-- Records for this task follows --

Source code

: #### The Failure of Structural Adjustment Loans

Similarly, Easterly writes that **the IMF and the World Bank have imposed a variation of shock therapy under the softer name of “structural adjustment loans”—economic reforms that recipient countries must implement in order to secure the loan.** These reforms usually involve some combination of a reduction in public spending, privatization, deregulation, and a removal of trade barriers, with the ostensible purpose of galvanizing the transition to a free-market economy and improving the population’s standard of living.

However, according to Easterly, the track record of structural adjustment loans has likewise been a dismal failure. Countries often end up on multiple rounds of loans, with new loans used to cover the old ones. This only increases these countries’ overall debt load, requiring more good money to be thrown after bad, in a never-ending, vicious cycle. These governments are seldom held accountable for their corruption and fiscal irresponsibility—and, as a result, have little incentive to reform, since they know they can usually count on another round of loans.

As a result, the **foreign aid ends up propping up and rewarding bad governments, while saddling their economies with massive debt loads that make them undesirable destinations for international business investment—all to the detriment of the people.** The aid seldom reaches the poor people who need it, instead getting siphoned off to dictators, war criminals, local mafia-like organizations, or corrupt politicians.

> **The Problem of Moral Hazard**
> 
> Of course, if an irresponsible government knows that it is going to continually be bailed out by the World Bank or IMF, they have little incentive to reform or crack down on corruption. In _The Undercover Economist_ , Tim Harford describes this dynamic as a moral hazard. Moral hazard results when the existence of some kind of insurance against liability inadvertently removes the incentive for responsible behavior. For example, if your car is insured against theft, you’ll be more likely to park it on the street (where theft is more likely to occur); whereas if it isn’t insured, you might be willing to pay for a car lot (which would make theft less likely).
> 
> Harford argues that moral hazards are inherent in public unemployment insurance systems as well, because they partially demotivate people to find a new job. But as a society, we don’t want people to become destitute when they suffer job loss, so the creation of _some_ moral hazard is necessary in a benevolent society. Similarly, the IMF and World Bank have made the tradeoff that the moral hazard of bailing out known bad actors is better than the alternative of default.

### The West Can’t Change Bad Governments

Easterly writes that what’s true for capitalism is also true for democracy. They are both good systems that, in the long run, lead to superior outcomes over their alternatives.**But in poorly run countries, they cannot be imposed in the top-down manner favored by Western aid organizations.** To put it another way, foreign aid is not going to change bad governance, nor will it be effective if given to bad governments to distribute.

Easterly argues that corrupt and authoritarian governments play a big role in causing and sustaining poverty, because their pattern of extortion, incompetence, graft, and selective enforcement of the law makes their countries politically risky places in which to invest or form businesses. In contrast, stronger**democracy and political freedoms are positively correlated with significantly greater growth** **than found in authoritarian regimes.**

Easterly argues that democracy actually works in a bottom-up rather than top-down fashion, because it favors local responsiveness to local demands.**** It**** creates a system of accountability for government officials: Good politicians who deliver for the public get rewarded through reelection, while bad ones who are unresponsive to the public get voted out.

-- Records for this task concluded --

• _Task_: Would you please repeat all the entries exactly as written?

• _Finished task_:
Source code

: #### The Failure of Structural Adjustment Loans

Similarly, Easterly writes that **the IMF and the World Bank have imposed a variation of shock therapy under the softer name of “structural adjustment loans”—economic reforms that recipient countries must implement in order to secure the loan.** These reforms usually involve some combination of a reduction in public spending, privatization, deregulation, and a removal of trade barriers, with the ostensible purpose of galvanizing the transition to a free-market economy and improving the population’s standard of living.

However, according to Easterly, the track record of structural adjustment loans has likewise been a dismal failure. Countries often end up on multiple rounds of loans, with new loans used to cover the old ones. This only increases these countries’ overall debt load, requiring more good money to be thrown after bad, in a never-ending, vicious cycle. These governments are seldom held accountable for their corruption and fiscal irresponsibility—and, as a result, have little incentive to reform, since they know they can usually count on another round of loans.

As a result, the **foreign aid ends up propping up and rewarding bad governments, while saddling their economies with massive debt loads that make them undesirable destinations for international business investment—all to the detriment of the people.** The aid seldom reaches the poor people who need it, instead getting siphoned off to dictators, war criminals, local mafia-like organizations, or corrupt politicians.

> **The Problem of Moral Hazard**
> 
> Of course, if an irresponsible government knows that it is going to continually be bailed out by the World Bank or IMF, they have little incentive to reform or crack down on corruption. In _The Undercover Economist_ , Tim Harford describes this dynamic as a moral hazard. Moral hazard results when the existence of some kind of insurance against liability inadvertently removes the incentive for responsible behavior. For example, if your car is insured against theft, you’ll be more likely to park it on the street (where theft is more likely to occur); whereas if it isn’t insured, you might be willing to pay for a car lot (which would make theft less likely).
> 
> Harford argues that moral hazards are inherent in public unemployment insurance systems as well, because they partially demotivate people to find a new job. But as a society, we don’t want people to become destitute when they suffer job loss, so the creation of _some_ moral hazard is necessary in a benevolent society. Similarly, the IMF and World Bank have made the tradeoff that the moral hazard of bailing out known bad actors is better than the alternative of default.

### The West Can’t Change Bad Governments

Easterly writes that what’s true for capitalism is also true for democracy. They are both good systems that, in the long run, lead to superior outcomes over their alternatives.**But in poorly run countries, they cannot be imposed in the top-down manner favored by Western aid organizations.** To put it another way, foreign aid is not going to change bad governance, nor will it be effective if given to bad governments to distribute.

Easterly argues that corrupt and authoritarian governments play a big role in causing and sustaining poverty, because their pattern of extortion, incompetence, graft, and selective enforcement of the law makes their countries politically risky places in which to invest or form businesses. In contrast, stronger**democracy and political freedoms are positively correlated with significantly greater growth** **than found in authoritarian regimes.**

Easterly argues that democracy actually works in a bottom-up rather than top-down fashion, because it favors local responsiveness to local demands.**** It**** creates a system of accountability for government officials: Good politicians who deliver for the public get rewarded through reelection, while bad ones who are unresponsive to the public get voted out.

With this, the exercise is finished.